Au Liban, rares sont les déclarations liées aux élections municipales qui ne mentionnent pas la Caisse autonome des municipalités – un sujet récurrent qui s’impose comme un incontournable des discours et des campagnes électorales.
Le concept de la Caisse autonome des municipalités apparaît, de prime abord, séduisant: il promet un financement stable pour les municipalités et unions de municipalités, en particulier celles dépourvues des ressources nécessaires pour réaliser leurs projets. Sous la tutelle du ministère de l'Intérieur, il est censé favoriser un développement harmonieux sur l'ensemble du territoire. Toutefois, le dysfonctionnement de son mécanisme en a fait un véritable frein, menaçant ainsi la situation des villages, des localités et des villes.

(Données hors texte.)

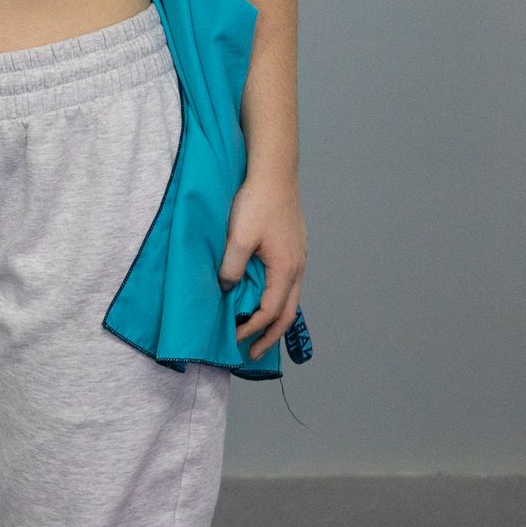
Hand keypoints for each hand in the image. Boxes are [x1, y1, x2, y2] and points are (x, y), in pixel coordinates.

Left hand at [220, 174, 306, 359]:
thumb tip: (227, 290)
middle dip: (270, 336)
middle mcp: (298, 267)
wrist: (274, 173)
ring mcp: (299, 257)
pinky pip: (289, 283)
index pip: (270, 311)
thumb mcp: (238, 238)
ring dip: (276, 319)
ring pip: (291, 298)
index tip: (234, 338)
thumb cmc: (256, 203)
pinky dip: (279, 299)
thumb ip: (232, 268)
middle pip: (287, 313)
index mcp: (286, 269)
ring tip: (260, 332)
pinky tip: (266, 298)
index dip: (252, 329)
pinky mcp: (295, 248)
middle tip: (253, 353)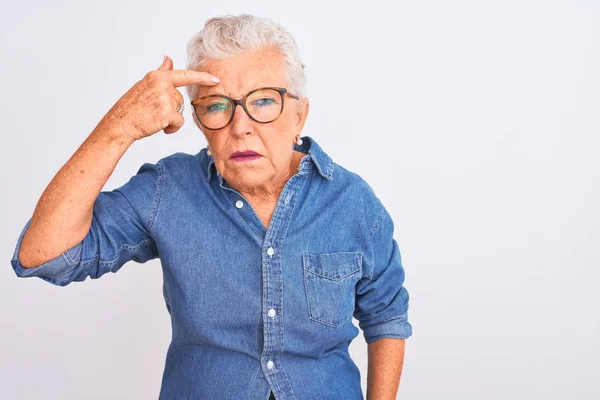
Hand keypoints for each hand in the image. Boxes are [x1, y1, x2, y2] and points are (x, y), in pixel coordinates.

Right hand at [98, 55, 219, 141]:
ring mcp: (165, 99)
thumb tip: (169, 59)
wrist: (120, 124)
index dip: (202, 77)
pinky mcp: (167, 113)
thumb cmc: (131, 106)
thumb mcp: (146, 84)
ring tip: (153, 117)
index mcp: (157, 77)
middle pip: (180, 99)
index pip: (185, 75)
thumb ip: (162, 72)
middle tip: (153, 111)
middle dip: (171, 108)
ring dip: (170, 118)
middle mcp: (162, 85)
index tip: (216, 79)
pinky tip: (159, 126)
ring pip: (179, 111)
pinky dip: (172, 127)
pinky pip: (179, 121)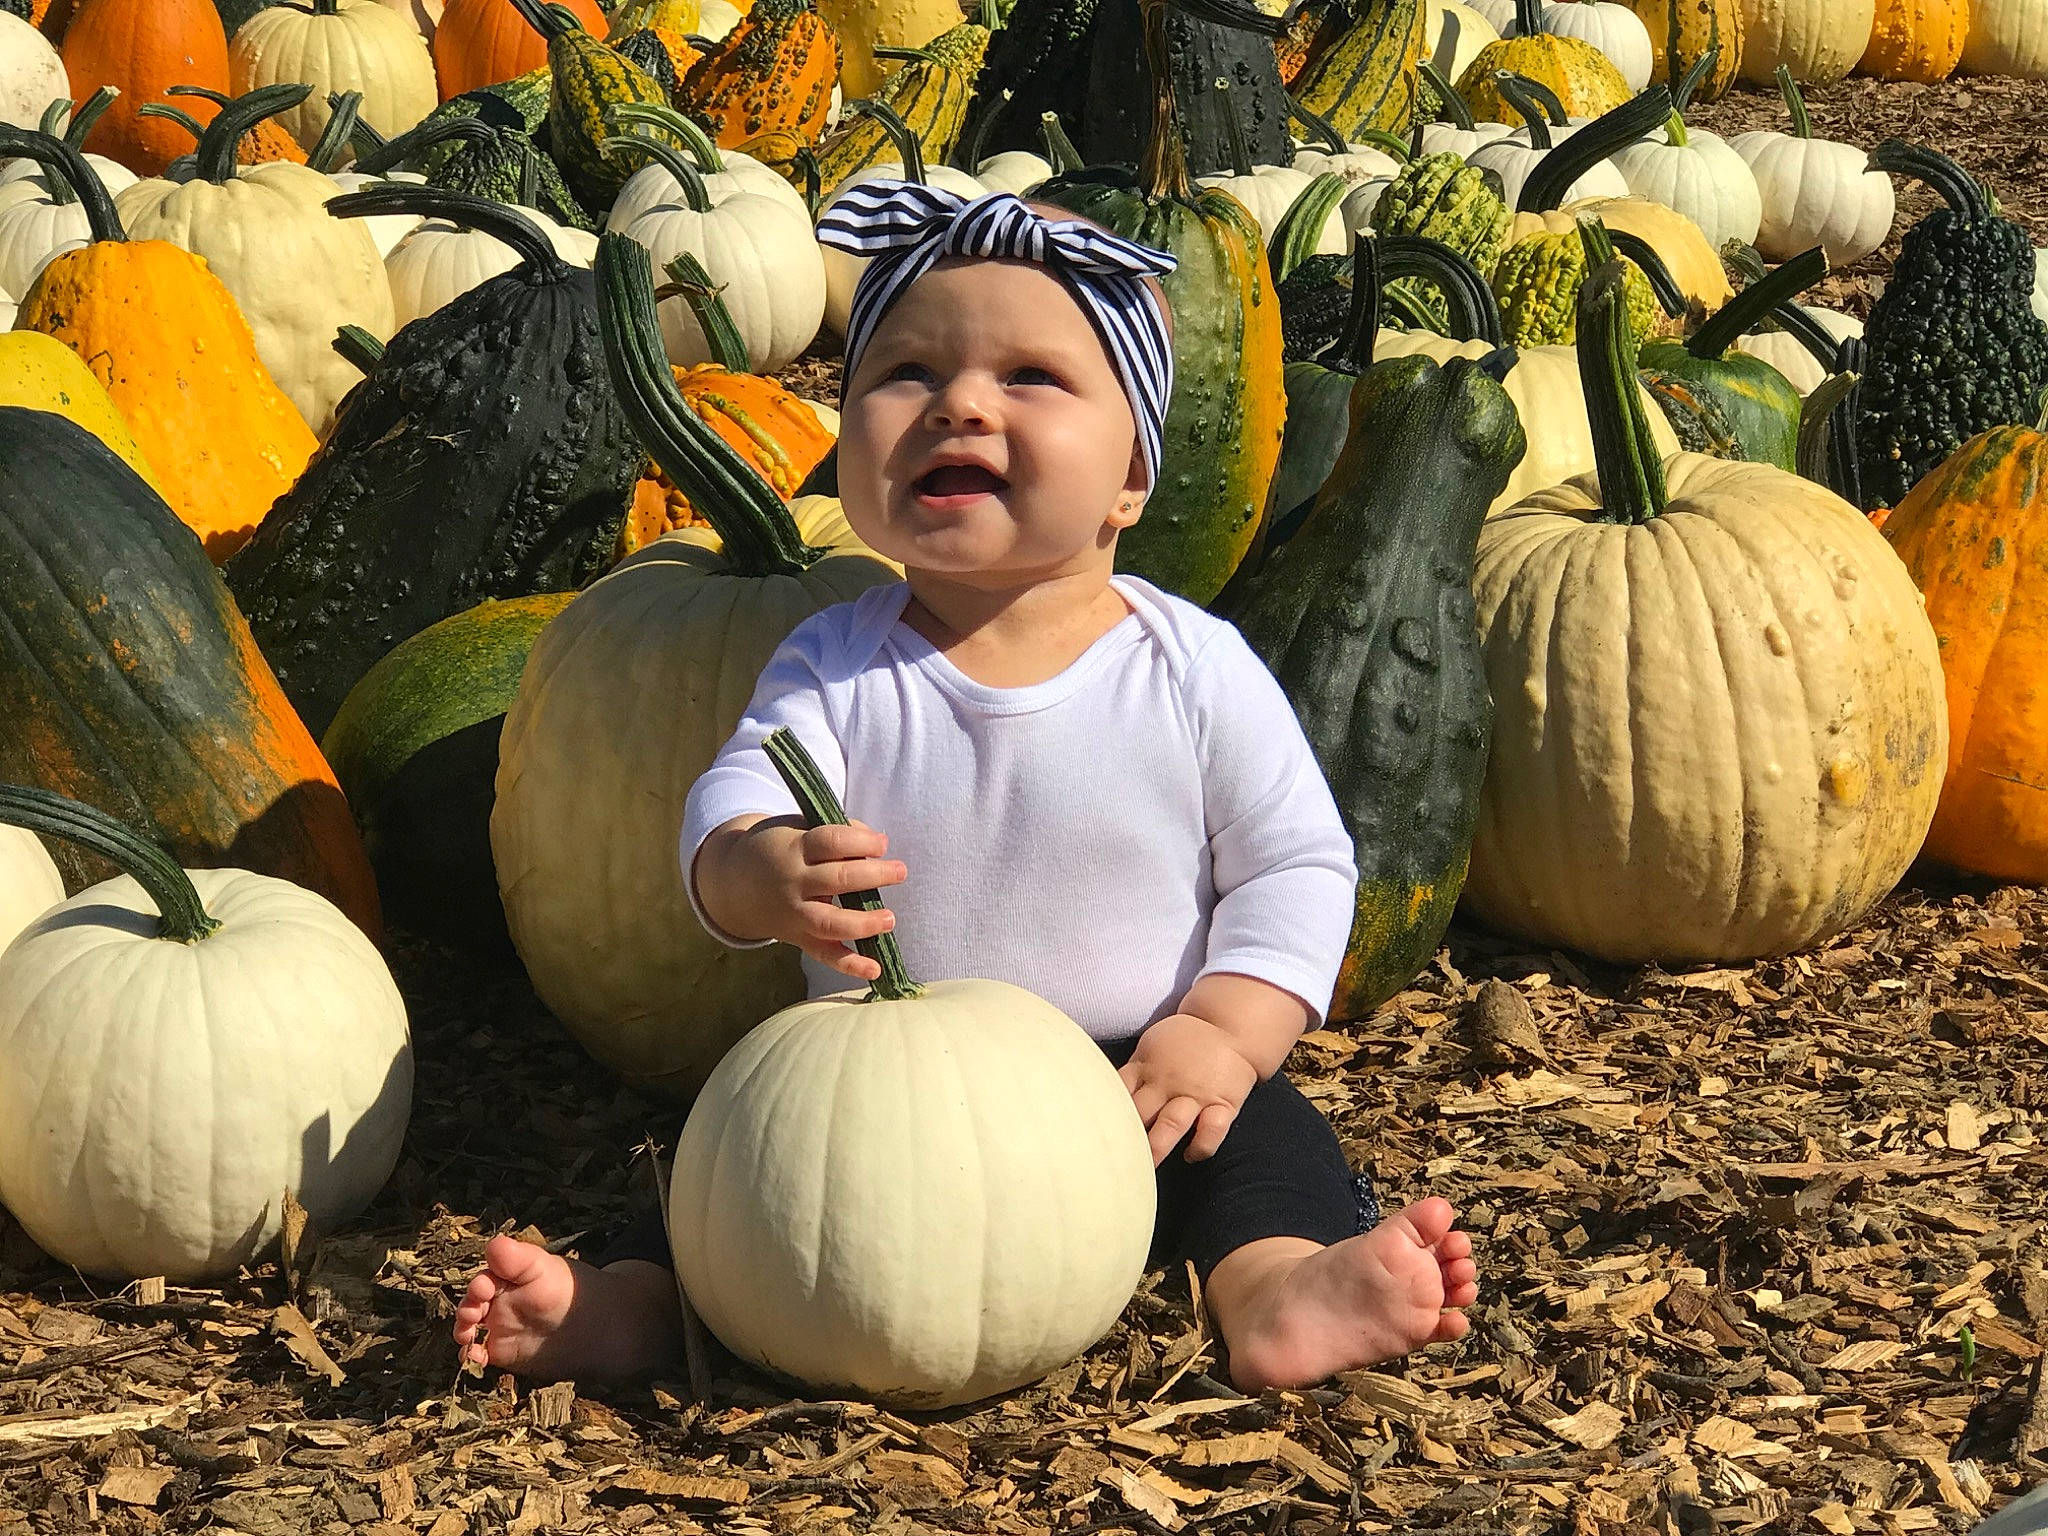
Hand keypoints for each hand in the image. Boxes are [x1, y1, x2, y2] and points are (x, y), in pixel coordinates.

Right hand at [702, 817, 906, 981]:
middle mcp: (793, 883)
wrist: (733, 884)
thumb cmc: (777, 850)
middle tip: (900, 871)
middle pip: (837, 880)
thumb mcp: (796, 829)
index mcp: (794, 848)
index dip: (861, 841)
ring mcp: (795, 915)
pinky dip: (850, 965)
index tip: (882, 844)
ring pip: (830, 922)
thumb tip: (876, 843)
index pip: (831, 841)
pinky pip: (825, 954)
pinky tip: (874, 970)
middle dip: (874, 875)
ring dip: (864, 922)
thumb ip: (835, 832)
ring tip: (890, 918)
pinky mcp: (798, 938)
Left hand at [1118, 1013, 1258, 1165]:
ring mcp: (1195, 1094)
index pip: (1118, 1091)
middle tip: (1115, 1161)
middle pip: (1140, 1112)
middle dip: (1127, 1136)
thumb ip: (1132, 1073)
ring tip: (1147, 1168)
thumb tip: (1105, 1097)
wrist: (1230, 1027)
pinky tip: (1190, 1156)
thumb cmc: (1184, 1042)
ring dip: (1158, 1146)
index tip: (1094, 1135)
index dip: (1104, 1113)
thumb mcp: (1150, 1046)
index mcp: (1145, 1067)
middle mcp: (1167, 1082)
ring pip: (1172, 1123)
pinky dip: (1202, 1146)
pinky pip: (1213, 1129)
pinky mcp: (1223, 1103)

Pour ceux qui en ignorent le fonctionnement, les revenus de la Caisse proviennent principalement de taxes et de frais définis par la loi, tels que les taxes sur les communications téléphoniques, les permis de construire, les biens publics, l'enregistrement foncier, les amendes municipales, et d’autres encore.
Mais le véritable problème réside dans la gestion de ces fonds. En effet, leur utilisation a été centralisée sous l’autorité du ministère de l’Intérieur à travers des projets de développement, sans que des décisions concrètes n’aient été prises pour les allouer directement aux municipalités. Ce mode de fonctionnement contredit les principes fondamentaux de la décentralisation administrative.
La préoccupation principale des législateurs était de protéger les fonds d’une mauvaise gestion éventuelle s’ils étaient alloués directement aux municipalités, de crainte que certains présidents de municipalités ne les dépensent en dehors du cadre légal ou d’une manière ne correspondant pas aux besoins réels des habitants. Ils redoutaient qu’un président de municipalité ne les utilise de manière illégale ou en dehors des véritables besoins de la population ou des habitants du quartier ou du village. Toutefois, ce principe s'applique également au ministère de l'Intérieur, souvent plus exposé aux risques de gaspillage de fonds en raison de l’ampleur des projets et des multiples attentes, contrairement aux villages, qui sont mieux à même de contrôler l’usage des ressources et d'en limiter les dérives. Une véritable responsabilité, si elle est correctement appliquée et de manière équilibrée, doit impliquer à la fois le président de la municipalité et le ministère de l'Intérieur. Aucun problème ne surgirait alors si les fonds étaient répartis équitablement, dans le respect de la justice sociale. Le véritable enjeu ne réside donc pas tant dans l'entité qui dépense ces fonds, mais dans celle qui en assure le contrôle.
Sans décentralisation administrative, les ressources resteront entre les mains du pouvoir central, incapable de gérer les besoins spécifiques de plus d’un millier de villages libanais. Cette situation compromet ainsi la justice sociale en matière de développement. La véritable équité réside dans une répartition juste de ces ressources et dans l'autonomie donnée aux municipalités pour les utiliser en fonction de leurs priorités, tout en instaurant une supervision renforcée: d’abord assurée par le mohafez, puis par les ministères de l’Intérieur et des Finances, via un contrôle rigoureux des comptes.
Toute autre solution ne serait qu’une tentative illogique d’esquiver la question de la décentralisation financière, qui reste le seul moyen de libérer les habitants du Akkar, de la Békaa et du Liban-Sud de l’indifférence d’un pouvoir central insensible à leurs souffrances.
Si les fonds étaient répartis de manière équitable et si les municipalités jouissaient d'une réelle autonomie dans la gestion de leurs projets de développement, la crise des déchets, qui perdure depuis dix ans, n’aurait pas pris une telle ampleur. Les chemins des villages ne ressembleraient pas à des pistes préhistoriques et les infrastructures des zones reculées ne seraient pas à la traîne, comme si elles remontaient à l’âge de pierre.